PROBLEM REQUIREMENTS. Reproduce the lines from the first one through the one containing "dist [-0.058049, 0.000000]", with "lens line" changed to "calibration line" and nothing else altered.

============================================================

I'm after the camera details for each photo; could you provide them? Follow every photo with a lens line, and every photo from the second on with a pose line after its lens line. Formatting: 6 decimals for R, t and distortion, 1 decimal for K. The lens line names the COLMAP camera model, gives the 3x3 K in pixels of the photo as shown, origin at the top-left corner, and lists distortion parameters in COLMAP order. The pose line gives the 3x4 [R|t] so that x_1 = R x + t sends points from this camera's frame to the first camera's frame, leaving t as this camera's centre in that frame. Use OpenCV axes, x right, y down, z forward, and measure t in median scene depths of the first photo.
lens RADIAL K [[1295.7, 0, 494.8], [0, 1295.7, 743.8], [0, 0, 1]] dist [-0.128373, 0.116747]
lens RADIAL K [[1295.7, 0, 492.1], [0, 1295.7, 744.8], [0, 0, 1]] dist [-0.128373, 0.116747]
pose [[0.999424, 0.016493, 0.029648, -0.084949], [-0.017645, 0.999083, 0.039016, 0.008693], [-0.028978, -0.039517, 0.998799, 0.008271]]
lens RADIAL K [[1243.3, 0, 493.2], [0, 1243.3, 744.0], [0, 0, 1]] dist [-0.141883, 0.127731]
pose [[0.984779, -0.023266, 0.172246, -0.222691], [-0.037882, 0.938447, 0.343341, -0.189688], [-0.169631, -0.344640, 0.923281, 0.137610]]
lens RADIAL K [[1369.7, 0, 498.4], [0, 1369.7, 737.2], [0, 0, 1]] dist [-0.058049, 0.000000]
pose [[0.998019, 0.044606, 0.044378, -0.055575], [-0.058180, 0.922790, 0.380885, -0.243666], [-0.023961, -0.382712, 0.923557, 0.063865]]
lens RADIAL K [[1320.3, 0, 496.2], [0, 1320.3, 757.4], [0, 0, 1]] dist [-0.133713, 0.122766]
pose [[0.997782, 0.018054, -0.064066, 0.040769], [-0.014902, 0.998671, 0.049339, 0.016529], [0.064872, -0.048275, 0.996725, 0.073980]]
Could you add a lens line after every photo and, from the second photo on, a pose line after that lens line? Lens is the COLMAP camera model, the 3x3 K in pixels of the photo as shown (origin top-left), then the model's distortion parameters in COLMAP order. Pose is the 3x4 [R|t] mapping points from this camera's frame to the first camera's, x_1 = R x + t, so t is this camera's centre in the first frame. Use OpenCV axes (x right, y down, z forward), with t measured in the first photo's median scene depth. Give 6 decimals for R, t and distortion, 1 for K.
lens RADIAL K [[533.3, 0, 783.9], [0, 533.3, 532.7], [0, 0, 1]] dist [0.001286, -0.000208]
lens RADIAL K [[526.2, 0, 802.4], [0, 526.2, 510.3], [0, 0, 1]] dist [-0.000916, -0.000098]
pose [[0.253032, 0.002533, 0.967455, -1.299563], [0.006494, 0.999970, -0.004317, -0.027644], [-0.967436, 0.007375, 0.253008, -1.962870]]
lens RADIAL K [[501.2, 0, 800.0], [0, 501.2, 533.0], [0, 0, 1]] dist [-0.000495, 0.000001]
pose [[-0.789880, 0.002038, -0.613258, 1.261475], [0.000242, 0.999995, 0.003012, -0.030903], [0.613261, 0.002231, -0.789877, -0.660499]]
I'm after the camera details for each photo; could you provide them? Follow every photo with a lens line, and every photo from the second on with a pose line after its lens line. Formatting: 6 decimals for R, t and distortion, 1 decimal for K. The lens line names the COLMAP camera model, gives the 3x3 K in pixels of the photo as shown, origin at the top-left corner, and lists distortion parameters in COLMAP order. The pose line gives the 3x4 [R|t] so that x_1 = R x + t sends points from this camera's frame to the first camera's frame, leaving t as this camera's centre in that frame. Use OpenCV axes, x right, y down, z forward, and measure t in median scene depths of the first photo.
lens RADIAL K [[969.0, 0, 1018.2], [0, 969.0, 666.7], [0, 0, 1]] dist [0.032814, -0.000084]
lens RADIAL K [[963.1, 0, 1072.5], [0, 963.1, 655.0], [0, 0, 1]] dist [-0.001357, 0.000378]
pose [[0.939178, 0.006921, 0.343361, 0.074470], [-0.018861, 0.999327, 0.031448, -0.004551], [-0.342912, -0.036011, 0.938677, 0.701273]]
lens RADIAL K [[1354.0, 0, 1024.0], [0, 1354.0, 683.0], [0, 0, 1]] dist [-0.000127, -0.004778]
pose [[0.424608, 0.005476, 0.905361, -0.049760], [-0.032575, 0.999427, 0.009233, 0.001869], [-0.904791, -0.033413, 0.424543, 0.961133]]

============================================================

RESPONSE TO THIS EXERCISE.
I'm after the camera details for each photo; could you provide them? Follow every photo with a calibration line, and every photo from the second on with a pose line after its calibration line. Formatting: 6 decimals for R, t and distortion, 1 decimal for K. The calibration line names the COLMAP camera model, gives the 3x3 K in pixels of the photo as shown, origin at the top-left corner, and lists distortion parameters in COLMAP order. The pose line gives the 3x4 [R|t] so that x_1 = R x + t sends points from this camera's frame to the first camera's frame, leaving t as this camera's centre in that frame. Use OpenCV axes, x right, y down, z forward, and measure t in median scene depths of the first photo.
lens RADIAL K [[1295.7, 0, 494.8], [0, 1295.7, 743.8], [0, 0, 1]] dist [-0.128373, 0.116747]
lens RADIAL K [[1295.7, 0, 492.1], [0, 1295.7, 744.8], [0, 0, 1]] dist [-0.128373, 0.116747]
pose [[0.999424, 0.016493, 0.029648, -0.084949], [-0.017645, 0.999083, 0.039016, 0.008693], [-0.028978, -0.039517, 0.998799, 0.008271]]
lens RADIAL K [[1243.3, 0, 493.2], [0, 1243.3, 744.0], [0, 0, 1]] dist [-0.141883, 0.127731]
pose [[0.984779, -0.023266, 0.172246, -0.222691], [-0.037882, 0.938447, 0.343341, -0.189688], [-0.169631, -0.344640, 0.923281, 0.137610]]
lens RADIAL K [[1369.7, 0, 498.4], [0, 1369.7, 737.2], [0, 0, 1]] dist [-0.058049, 0.000000]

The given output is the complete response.